TASK TO COMPLETE:
Your task is to print all of the data below exactly, with no pictures included.

[MATERIAL PROVIDED Boundary: Start]

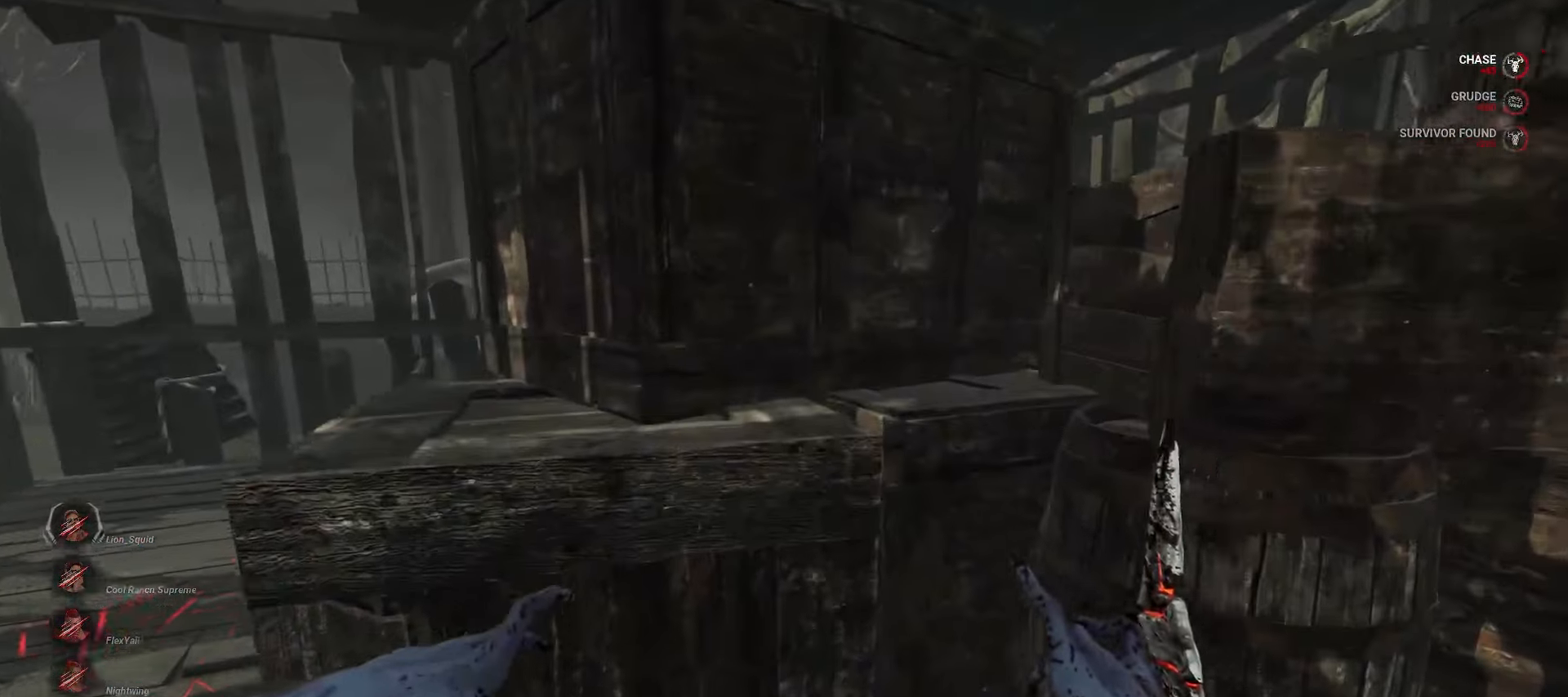
{"keys": ["w"], "mouse": ["right"], "events": [[100, "mouse_right", "down"]]}
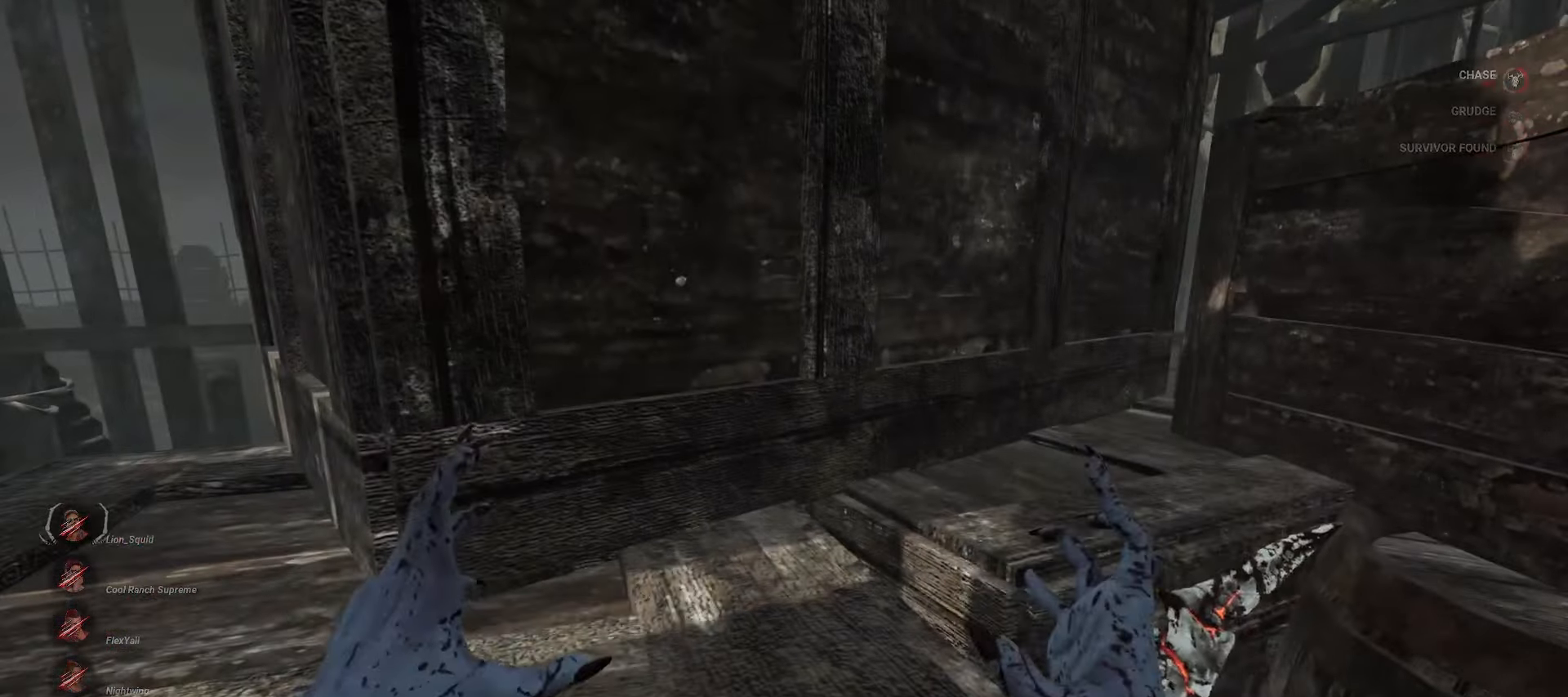
{"keys": [], "mouse": ["right"], "events": [[317, "w", "up"]]}
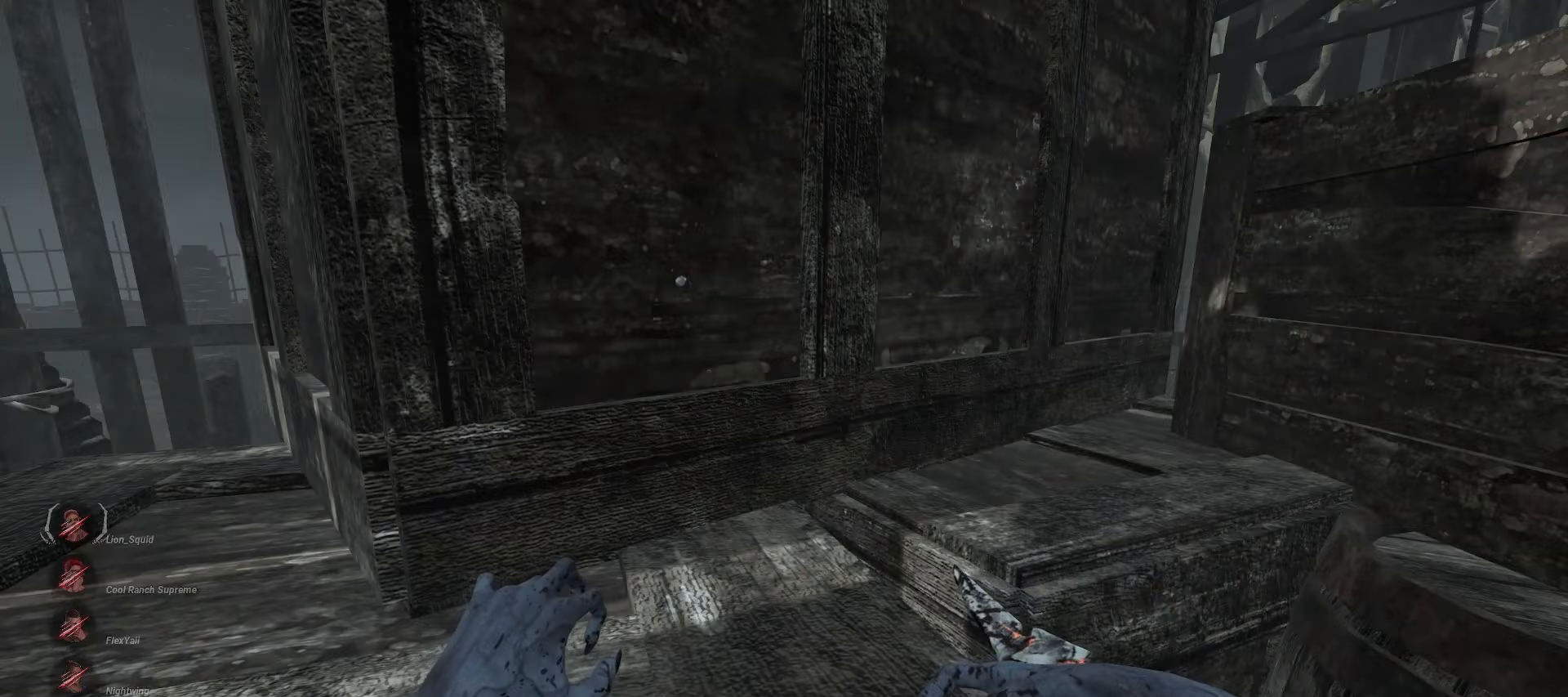
{"keys": [], "mouse": ["right"], "events": []}
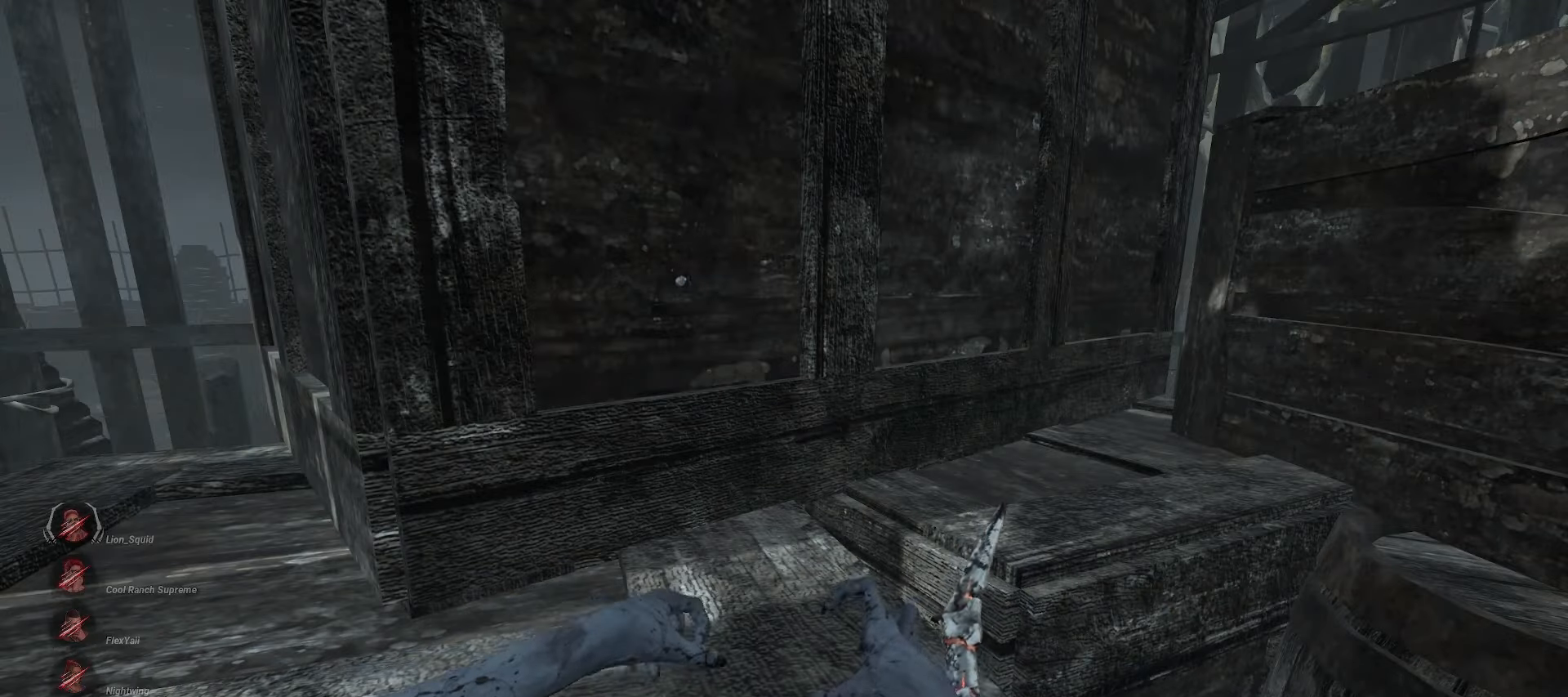
{"keys": ["d"], "mouse": ["right"], "events": [[233, "d", "down"]]}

[MATERIAL PROVIDED Boundary: End]

SOLUTION FOR THIS EXERCISE:
{"keys": ["w"], "mouse": ["right"], "events": [[100, "mouse_right", "down"]]}
{"keys": [], "mouse": ["right"], "events": [[317, "w", "up"]]}
{"keys": [], "mouse": ["right"], "events": []}
{"keys": ["d"], "mouse": ["right"], "events": [[233, "d", "down"]]}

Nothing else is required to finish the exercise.